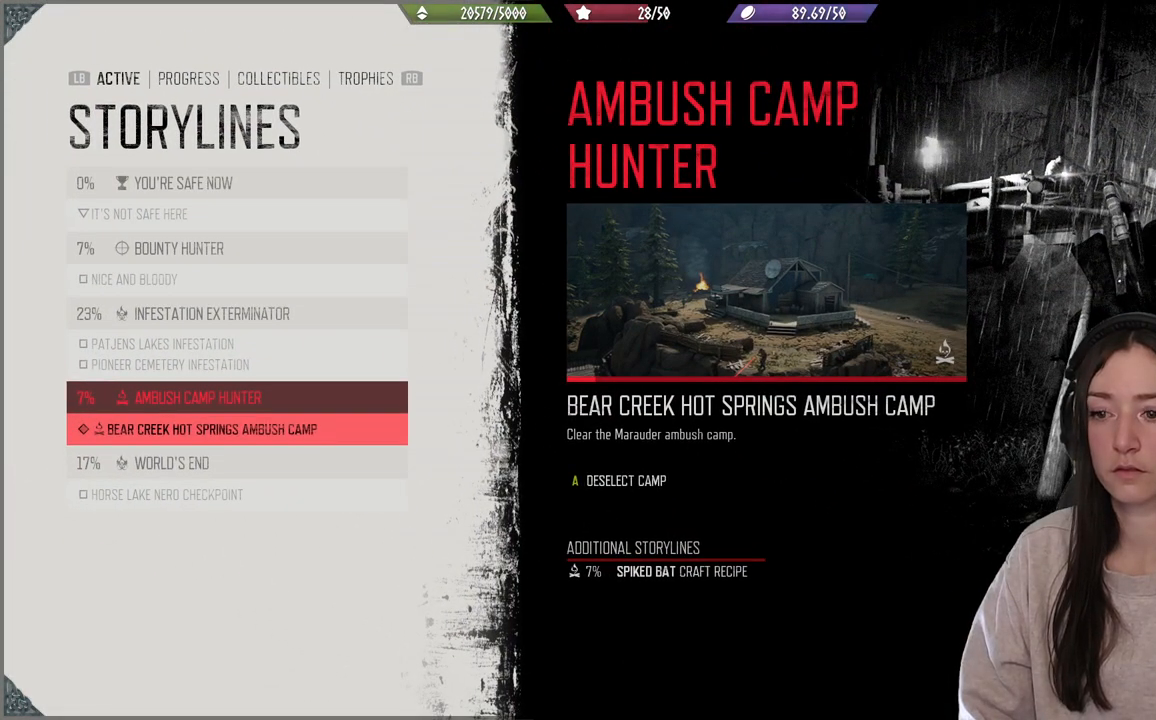
{"buttons": [], "left_stick": "center", "right_stick": "center", "events": []}
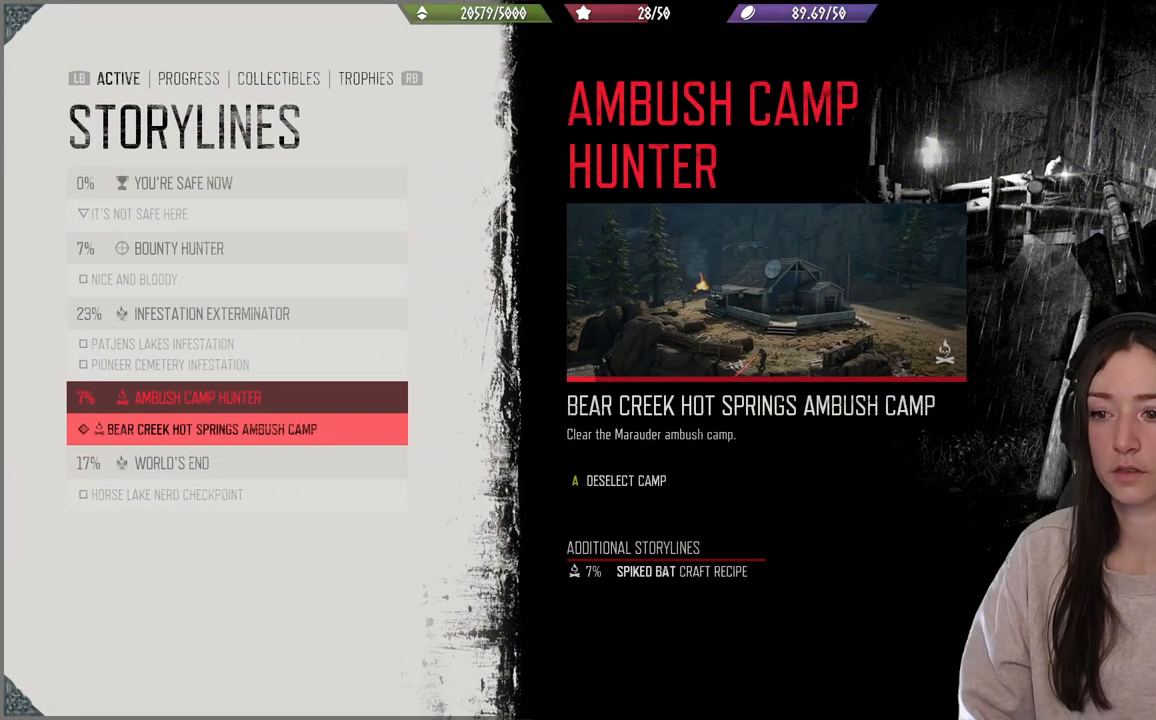
{"buttons": [], "left_stick": "center", "right_stick": "center", "events": []}
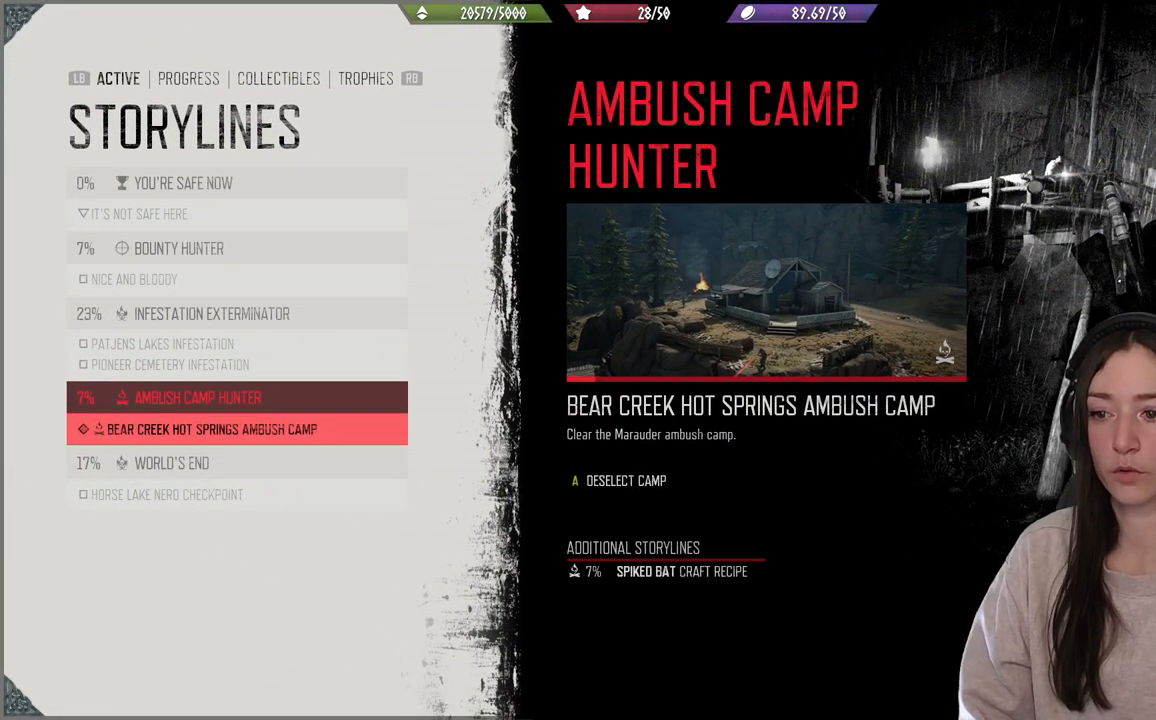
{"buttons": [], "left_stick": "center", "right_stick": "center", "events": []}
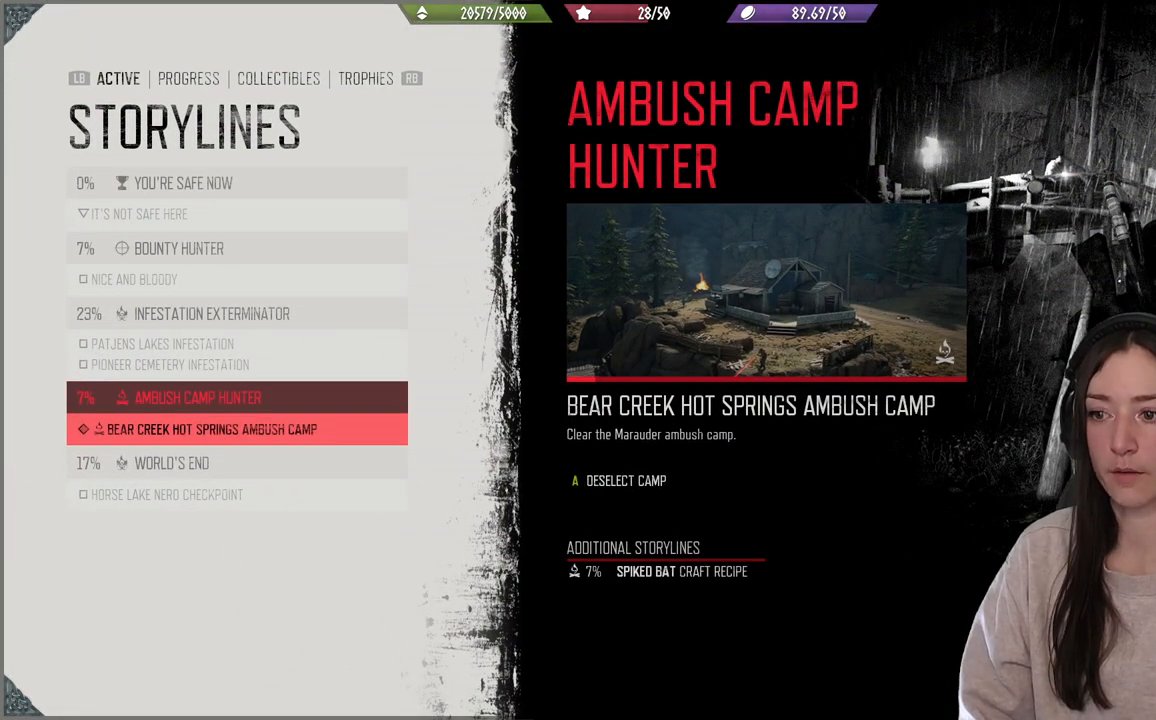
{"buttons": [], "left_stick": "center", "right_stick": "center", "events": []}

Problem statement
Drop every image, please, and write out the data above exactly as shown.

Your response
{"buttons": [], "left_stick": "center", "right_stick": "center", "events": []}
{"buttons": [], "left_stick": "center", "right_stick": "center", "events": []}
{"buttons": [], "left_stick": "center", "right_stick": "center", "events": []}
{"buttons": [], "left_stick": "center", "right_stick": "center", "events": []}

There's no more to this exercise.